START Text excerpt

No doubt 1985 will go down in the annals of Wall Street as one of the greatest of bull markets. In fact, this 40-month-old steer is among the nimblest hoofers on record. Only one other rally since World War II has been this strong. Only two others have lasted this long. And the gains in 1985 alone are the biggest in a decade.
A year ago, as the last chorus of ``Auld Lang Syne'' subsided, the Dow stood at a respectable 1,211.57. By mid-February the Dow Jones industrial stocks were gathering steam. The blue chip average was up 6 percent. But the real action was in the second-class markets. The NASDAQ industrial average notched an 18 percent gain in the same period.
By spring the nickel-and-dime stocks took a breather. The torch passed to the Dow. On May 20 the Dow Jones industrial average closed above 1,300 for the first time in history and then ran up above 1,370, before wilting in the August heat.
But autumn ushered in renewed optimism. Within days of the Group of Five agreement (a five-nation pact to devalue the dollar in order to lower interest rates and pep up economies worldwide), the market began a pell-mell three-month rally. Big mergers, lower interest rates, and lower oil prices added fuel to the market's blazing ascent. This time it was the blue chippers -- not the over-the-counter stocks -- leading the charge.

END Text excerpt
START Extracted material

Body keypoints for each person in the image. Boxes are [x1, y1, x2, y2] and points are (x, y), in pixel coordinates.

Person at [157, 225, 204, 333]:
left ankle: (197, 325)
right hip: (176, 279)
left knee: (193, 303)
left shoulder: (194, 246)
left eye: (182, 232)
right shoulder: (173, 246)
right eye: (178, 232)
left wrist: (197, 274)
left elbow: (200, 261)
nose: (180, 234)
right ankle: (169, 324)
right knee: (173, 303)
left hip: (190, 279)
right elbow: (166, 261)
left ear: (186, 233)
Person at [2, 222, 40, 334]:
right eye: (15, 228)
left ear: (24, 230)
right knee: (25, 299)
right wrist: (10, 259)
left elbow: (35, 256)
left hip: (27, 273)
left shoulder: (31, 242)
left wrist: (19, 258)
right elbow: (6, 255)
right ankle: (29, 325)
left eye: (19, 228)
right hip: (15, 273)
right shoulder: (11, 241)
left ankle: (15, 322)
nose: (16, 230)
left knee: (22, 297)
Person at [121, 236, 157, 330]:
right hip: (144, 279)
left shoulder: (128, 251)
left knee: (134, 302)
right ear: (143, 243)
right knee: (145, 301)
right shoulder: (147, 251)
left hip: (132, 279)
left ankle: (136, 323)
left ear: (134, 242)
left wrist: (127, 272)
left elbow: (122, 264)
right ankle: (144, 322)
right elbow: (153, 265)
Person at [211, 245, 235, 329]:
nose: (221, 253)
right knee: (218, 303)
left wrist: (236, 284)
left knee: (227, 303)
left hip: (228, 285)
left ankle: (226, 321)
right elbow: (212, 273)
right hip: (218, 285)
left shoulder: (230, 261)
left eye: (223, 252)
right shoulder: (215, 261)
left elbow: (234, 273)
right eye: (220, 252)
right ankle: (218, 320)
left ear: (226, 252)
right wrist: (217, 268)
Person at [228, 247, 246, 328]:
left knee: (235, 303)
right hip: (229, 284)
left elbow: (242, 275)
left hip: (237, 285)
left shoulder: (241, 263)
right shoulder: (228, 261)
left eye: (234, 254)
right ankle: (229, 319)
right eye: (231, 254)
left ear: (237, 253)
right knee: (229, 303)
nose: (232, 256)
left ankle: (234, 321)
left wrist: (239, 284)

END Extracted material

Can you update the 1985 market report from "A year ago, as" to "the August heat.", putting "smaller markets" in place of "second-class markets"?

### Task solution
A year ago, as the last chorus of ``Auld Lang Syne'' subsided, the Dow stood at a respectable 1,211.57. By mid-February the Dow Jones industrial stocks were gathering steam. The blue chip average was up 6 percent. But the real action was in the smaller markets. The NASDAQ industrial average notched an 18 percent gain in the same period.
By spring the nickel-and-dime stocks took a breather. The torch passed to the Dow. On May 20 the Dow Jones industrial average closed above 1,300 for the first time in history and then ran up above 1,370, before wilting in the August heat.